Revision 12-4; Effective November 19, 2012

 

  1. Requesting Authorization for Payment
    1. Dental Treatment
      To obtain authorization for payment for dental treatment, a program provider must:
      • submit a completed Form 4116-Dental, Dental Summary Sheet, to DADS in accordance with the form instructions; and
      • keep in the individual's record:
        • a statement from the provider of dental treatment that includes:
          • the individual's name; and
          • a description of each dental service provided to the individual, itemized by cost;
        • proof that the program provider purchased the dental treatment, and the date of purchase; and
        • a completed Form 4116-Dental to DADS in accordance with the form instructions.
    2. Requisition Fee
      A program provider may request authorization for payment of a requisition fee for dental treatment in accordance with the instructions in Appendix IX. The requisition fee is not counted toward the payment limit that DADS pays a program provider for dental treatment, as described in Section 6360, Payment Limit.
  2. Time Frame for Request for Authorization for Payment
    A program provider must request authorization for payment for dental treatment no later than 12 months after the last day of the month in which the individual received the dental treatment.

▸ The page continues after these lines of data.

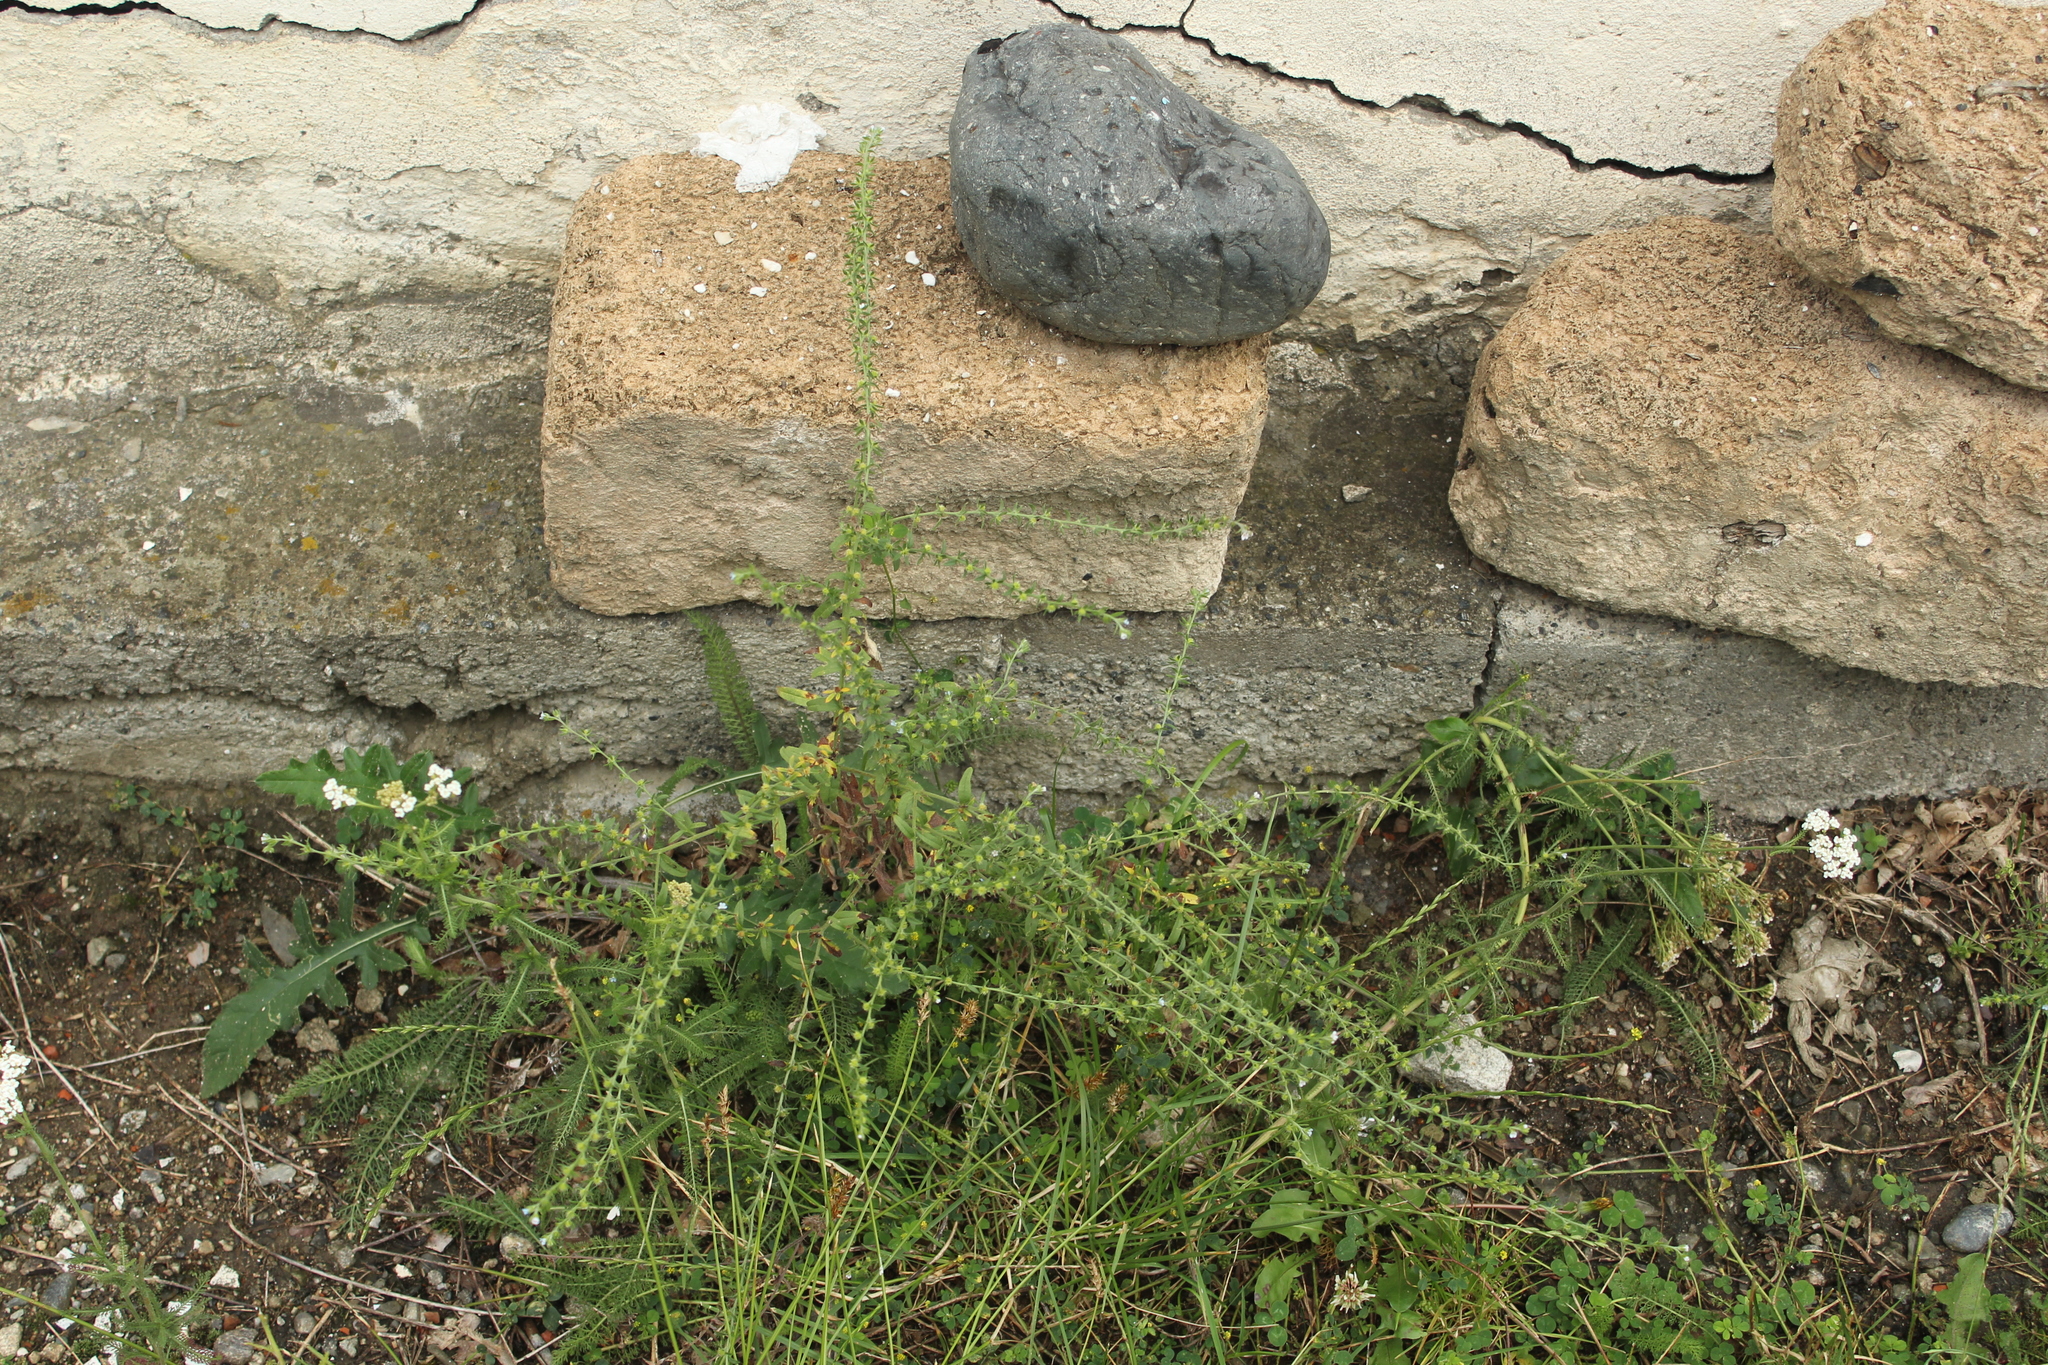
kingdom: Plantae
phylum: Tracheophyta
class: Magnoliopsida
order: Boraginales
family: Boraginaceae
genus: Lappula
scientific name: Lappula squarrosa
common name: European stickseed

  3. Notification for Authorization for Payment
    1. Authorization for Payment Given or Denied
      DADS notifies a program provider on the CARE Reimbursement Authorization Inquiry (C77):
      • that authorization for payment is given or denied;
      • if given, the amount DADS has authorized; and
      • if denied, the reason for denial.
    2. Corrected Request
      If a request for authorization for payment is denied, a program provider must submit a corrected request no later than 12 months after the last day of the month in which the individual received the dental treatment.